What are the key drug interactions of sugammadex that you would mention in an FRCA viva?

Contraception counselling is the classic viva point.

  • Hormonal contraception: advise it is equivalent to a missed pill; recommend additional non-hormonal contraception for 7 days (typical product advice).
  • Potential displacement interactions (e.g. toremifene): theoretical/rare risk of recurarisation; maintain monitoring.
  • If re-paralysis needed soon after sugammadex, rocuronium/vecuronium may be less effective initially; consider atracurium/cisatracurium instead.
Compare sugammadex with neostigmine: advantages, disadvantages, and when you would choose each.

Structure answer by mechanism, depth of block, side effects, and cost/availability.

  • Sugammadex: rapid, predictable reversal of rocuronium/vecuronium including deep block; no muscarinic effects; useful when neostigmine undesirable.
  • Sugammadex disadvantages: cost; anaphylaxis/bradycardia; avoid in severe renal impairment; does not reverse atracurium/cisatracurium.
  • Neostigmine: inexpensive; works for all non-depolarising NMBAs but limited by ceiling effect and requires antimuscarinic; unreliable in deep block.
You have given sugammadex and then need to re-paralyse for unexpected return to theatre. What are your options and considerations?

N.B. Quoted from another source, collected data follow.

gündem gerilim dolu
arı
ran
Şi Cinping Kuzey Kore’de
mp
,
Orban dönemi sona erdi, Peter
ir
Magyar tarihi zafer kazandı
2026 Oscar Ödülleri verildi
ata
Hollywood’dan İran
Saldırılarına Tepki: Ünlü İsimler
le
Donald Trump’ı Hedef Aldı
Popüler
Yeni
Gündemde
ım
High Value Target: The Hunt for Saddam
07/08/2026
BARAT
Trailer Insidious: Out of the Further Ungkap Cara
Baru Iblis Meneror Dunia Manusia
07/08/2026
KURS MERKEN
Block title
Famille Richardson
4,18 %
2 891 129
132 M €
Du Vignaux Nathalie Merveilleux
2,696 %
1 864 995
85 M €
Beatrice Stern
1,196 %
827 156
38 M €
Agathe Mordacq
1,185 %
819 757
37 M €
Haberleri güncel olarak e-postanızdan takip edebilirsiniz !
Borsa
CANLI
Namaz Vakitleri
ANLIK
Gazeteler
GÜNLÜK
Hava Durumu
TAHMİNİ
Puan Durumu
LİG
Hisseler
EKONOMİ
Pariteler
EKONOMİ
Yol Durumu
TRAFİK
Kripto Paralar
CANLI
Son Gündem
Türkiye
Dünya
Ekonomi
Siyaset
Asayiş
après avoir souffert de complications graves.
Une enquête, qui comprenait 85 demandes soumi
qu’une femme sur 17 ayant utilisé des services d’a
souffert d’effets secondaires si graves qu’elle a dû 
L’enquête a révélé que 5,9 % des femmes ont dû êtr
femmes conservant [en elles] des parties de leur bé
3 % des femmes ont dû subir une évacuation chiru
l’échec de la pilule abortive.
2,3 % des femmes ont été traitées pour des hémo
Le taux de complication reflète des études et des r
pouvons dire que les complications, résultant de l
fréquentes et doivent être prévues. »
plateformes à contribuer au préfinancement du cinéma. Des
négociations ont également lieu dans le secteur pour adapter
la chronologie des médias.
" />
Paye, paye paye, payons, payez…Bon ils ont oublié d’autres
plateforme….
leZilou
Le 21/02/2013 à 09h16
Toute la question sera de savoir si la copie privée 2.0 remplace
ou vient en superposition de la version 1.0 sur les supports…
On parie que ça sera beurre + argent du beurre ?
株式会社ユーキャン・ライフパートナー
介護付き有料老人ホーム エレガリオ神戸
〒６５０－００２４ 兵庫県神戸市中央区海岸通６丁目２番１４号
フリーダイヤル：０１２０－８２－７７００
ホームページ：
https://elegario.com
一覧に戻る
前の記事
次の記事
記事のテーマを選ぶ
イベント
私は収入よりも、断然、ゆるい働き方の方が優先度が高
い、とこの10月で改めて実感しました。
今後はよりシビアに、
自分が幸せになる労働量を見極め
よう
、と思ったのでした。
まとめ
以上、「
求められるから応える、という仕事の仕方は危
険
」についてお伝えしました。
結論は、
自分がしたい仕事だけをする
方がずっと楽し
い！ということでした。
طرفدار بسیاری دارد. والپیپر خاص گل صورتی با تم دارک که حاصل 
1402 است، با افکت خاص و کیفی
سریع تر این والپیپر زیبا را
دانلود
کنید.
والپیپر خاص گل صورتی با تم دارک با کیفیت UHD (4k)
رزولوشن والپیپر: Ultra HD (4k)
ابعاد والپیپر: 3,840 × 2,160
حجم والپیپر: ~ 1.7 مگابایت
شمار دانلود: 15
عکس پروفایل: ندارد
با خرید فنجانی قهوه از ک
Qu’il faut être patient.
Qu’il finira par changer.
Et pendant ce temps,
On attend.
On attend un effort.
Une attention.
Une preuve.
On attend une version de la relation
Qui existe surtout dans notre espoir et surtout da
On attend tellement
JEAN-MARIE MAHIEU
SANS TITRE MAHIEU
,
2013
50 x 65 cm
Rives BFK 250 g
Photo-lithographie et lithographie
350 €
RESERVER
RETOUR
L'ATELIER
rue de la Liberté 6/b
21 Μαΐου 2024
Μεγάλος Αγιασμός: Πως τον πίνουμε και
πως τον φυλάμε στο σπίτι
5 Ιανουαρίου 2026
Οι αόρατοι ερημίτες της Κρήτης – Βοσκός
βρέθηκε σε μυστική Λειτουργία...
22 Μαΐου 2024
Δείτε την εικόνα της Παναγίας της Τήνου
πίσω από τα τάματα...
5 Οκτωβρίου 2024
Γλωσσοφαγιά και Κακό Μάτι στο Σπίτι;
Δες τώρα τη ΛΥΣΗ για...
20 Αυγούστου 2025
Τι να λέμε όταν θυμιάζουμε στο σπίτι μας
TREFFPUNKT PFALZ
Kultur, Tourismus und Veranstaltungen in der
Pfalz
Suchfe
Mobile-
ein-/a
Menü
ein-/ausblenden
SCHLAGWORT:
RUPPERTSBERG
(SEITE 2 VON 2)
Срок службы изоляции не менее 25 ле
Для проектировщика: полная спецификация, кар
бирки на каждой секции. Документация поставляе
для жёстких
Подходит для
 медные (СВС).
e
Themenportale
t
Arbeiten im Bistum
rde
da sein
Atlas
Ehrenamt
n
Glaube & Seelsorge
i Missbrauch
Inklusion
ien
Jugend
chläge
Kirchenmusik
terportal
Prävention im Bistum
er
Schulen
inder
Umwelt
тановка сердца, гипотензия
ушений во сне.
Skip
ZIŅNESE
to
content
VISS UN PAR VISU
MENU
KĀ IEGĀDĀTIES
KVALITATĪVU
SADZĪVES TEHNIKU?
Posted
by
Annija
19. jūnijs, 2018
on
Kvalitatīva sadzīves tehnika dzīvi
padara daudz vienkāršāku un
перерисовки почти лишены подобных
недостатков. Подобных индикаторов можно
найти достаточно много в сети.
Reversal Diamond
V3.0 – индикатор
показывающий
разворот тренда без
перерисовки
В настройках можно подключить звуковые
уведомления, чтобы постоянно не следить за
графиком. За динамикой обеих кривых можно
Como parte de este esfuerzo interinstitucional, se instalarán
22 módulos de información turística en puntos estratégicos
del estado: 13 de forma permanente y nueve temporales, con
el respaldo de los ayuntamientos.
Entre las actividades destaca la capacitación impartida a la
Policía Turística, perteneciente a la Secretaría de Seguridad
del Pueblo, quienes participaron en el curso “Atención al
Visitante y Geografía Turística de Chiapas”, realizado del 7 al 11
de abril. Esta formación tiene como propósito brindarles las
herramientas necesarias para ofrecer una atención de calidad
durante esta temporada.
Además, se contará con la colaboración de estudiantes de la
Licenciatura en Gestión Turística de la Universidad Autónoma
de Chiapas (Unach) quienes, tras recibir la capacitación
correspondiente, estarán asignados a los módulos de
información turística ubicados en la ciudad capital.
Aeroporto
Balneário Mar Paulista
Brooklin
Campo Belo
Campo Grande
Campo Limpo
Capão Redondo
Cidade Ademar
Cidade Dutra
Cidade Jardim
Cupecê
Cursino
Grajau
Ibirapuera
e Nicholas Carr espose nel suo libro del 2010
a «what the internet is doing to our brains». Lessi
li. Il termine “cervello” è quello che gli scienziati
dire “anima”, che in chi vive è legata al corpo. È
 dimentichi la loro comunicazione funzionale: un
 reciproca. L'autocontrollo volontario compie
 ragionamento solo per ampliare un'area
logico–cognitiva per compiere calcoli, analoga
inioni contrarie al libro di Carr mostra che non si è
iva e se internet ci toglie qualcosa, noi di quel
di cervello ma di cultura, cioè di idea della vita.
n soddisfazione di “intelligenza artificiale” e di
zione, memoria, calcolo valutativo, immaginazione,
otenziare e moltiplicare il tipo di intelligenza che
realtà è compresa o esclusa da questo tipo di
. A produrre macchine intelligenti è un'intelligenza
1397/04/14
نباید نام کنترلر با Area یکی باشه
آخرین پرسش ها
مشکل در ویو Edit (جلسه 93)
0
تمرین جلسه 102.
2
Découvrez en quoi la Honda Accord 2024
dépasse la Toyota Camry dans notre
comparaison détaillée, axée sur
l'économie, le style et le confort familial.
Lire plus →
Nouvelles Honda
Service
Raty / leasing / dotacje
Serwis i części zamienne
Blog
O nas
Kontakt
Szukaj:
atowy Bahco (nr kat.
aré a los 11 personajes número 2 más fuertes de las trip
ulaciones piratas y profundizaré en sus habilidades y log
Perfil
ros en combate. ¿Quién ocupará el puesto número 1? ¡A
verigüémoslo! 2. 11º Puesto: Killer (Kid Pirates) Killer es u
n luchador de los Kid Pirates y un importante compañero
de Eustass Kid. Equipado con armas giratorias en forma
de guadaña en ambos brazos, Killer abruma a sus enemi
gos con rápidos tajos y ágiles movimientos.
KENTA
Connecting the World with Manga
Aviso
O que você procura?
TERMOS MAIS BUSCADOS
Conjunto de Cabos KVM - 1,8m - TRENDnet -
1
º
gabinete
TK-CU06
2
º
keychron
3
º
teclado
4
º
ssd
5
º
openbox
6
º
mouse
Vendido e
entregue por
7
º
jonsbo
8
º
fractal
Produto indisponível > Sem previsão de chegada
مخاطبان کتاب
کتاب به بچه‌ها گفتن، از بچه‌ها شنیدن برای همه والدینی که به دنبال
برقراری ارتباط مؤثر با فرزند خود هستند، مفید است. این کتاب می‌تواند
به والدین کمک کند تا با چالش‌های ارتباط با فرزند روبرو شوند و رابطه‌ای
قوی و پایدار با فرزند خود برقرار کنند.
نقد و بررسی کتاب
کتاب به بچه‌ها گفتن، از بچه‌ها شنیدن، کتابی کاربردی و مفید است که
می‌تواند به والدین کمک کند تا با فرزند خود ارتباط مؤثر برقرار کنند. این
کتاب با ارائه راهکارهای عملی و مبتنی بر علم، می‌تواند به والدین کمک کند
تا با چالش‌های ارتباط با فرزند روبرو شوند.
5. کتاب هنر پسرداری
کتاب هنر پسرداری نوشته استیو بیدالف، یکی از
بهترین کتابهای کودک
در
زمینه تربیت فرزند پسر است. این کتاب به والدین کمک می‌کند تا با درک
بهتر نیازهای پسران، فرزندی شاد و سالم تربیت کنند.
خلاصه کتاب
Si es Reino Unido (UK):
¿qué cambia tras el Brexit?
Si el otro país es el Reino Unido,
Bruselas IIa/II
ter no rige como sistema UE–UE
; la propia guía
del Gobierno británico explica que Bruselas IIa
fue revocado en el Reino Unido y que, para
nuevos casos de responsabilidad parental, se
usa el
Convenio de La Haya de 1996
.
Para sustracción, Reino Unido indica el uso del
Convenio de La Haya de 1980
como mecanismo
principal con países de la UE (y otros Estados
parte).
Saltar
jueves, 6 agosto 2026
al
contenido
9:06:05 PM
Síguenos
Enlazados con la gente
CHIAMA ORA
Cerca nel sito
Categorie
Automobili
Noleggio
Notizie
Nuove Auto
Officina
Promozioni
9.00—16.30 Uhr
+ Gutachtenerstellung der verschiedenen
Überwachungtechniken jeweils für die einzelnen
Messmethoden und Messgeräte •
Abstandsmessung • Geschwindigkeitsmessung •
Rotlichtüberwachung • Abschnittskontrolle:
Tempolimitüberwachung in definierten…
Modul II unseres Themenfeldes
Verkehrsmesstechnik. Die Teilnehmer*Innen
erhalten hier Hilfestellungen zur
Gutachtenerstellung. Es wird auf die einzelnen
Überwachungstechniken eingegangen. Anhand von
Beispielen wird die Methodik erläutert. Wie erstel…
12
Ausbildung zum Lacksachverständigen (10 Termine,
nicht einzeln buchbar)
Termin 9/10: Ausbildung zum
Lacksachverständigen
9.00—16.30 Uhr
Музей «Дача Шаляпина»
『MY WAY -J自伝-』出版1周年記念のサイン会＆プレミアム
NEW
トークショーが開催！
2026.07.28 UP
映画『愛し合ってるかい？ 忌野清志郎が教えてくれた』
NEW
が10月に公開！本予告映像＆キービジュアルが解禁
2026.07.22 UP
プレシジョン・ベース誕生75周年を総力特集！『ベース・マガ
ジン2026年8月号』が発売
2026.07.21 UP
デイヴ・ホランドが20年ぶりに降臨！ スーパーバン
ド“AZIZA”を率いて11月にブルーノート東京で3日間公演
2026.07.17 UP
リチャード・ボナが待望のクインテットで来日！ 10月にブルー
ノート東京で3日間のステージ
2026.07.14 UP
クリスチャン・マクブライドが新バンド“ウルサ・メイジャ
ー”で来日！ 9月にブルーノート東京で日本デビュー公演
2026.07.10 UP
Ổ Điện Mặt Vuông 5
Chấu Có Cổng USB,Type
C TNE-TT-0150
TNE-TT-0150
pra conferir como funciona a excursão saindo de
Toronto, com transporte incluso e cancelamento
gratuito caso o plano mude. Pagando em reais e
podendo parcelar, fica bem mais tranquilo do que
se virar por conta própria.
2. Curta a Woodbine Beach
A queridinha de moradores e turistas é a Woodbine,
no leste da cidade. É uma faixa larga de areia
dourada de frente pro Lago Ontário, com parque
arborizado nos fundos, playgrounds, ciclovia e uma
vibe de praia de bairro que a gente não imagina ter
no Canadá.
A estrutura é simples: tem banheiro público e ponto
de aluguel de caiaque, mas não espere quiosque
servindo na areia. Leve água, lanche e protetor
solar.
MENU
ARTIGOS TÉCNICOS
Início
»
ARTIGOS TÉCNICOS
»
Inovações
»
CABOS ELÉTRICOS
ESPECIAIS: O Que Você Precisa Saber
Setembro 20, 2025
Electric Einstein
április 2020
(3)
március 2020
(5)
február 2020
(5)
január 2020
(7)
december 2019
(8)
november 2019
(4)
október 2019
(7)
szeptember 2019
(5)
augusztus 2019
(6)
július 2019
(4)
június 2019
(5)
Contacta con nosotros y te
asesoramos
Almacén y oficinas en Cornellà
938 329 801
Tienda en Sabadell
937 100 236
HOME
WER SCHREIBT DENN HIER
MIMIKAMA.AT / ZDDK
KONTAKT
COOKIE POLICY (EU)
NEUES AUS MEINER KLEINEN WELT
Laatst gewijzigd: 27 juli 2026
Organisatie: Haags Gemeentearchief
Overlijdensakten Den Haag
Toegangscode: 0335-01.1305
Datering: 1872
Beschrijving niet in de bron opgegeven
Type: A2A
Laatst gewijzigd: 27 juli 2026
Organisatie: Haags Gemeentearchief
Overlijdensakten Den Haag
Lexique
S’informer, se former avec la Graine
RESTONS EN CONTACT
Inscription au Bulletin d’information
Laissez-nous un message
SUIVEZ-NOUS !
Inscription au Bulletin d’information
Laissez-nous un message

Think about binding and onset.

  • Preferred: use a benzylisoquinolinium NMBA (atracurium/cisatracurium) as it is not bound by sugammadex.
  • If using rocuronium/vecuronium soon after sugammadex: may require higher dose and onset may be delayed; ensure full monitoring and plan for ventilation.
  • Consider alternative techniques: deepening anaesthesia, opioid, regional techniques where appropriate.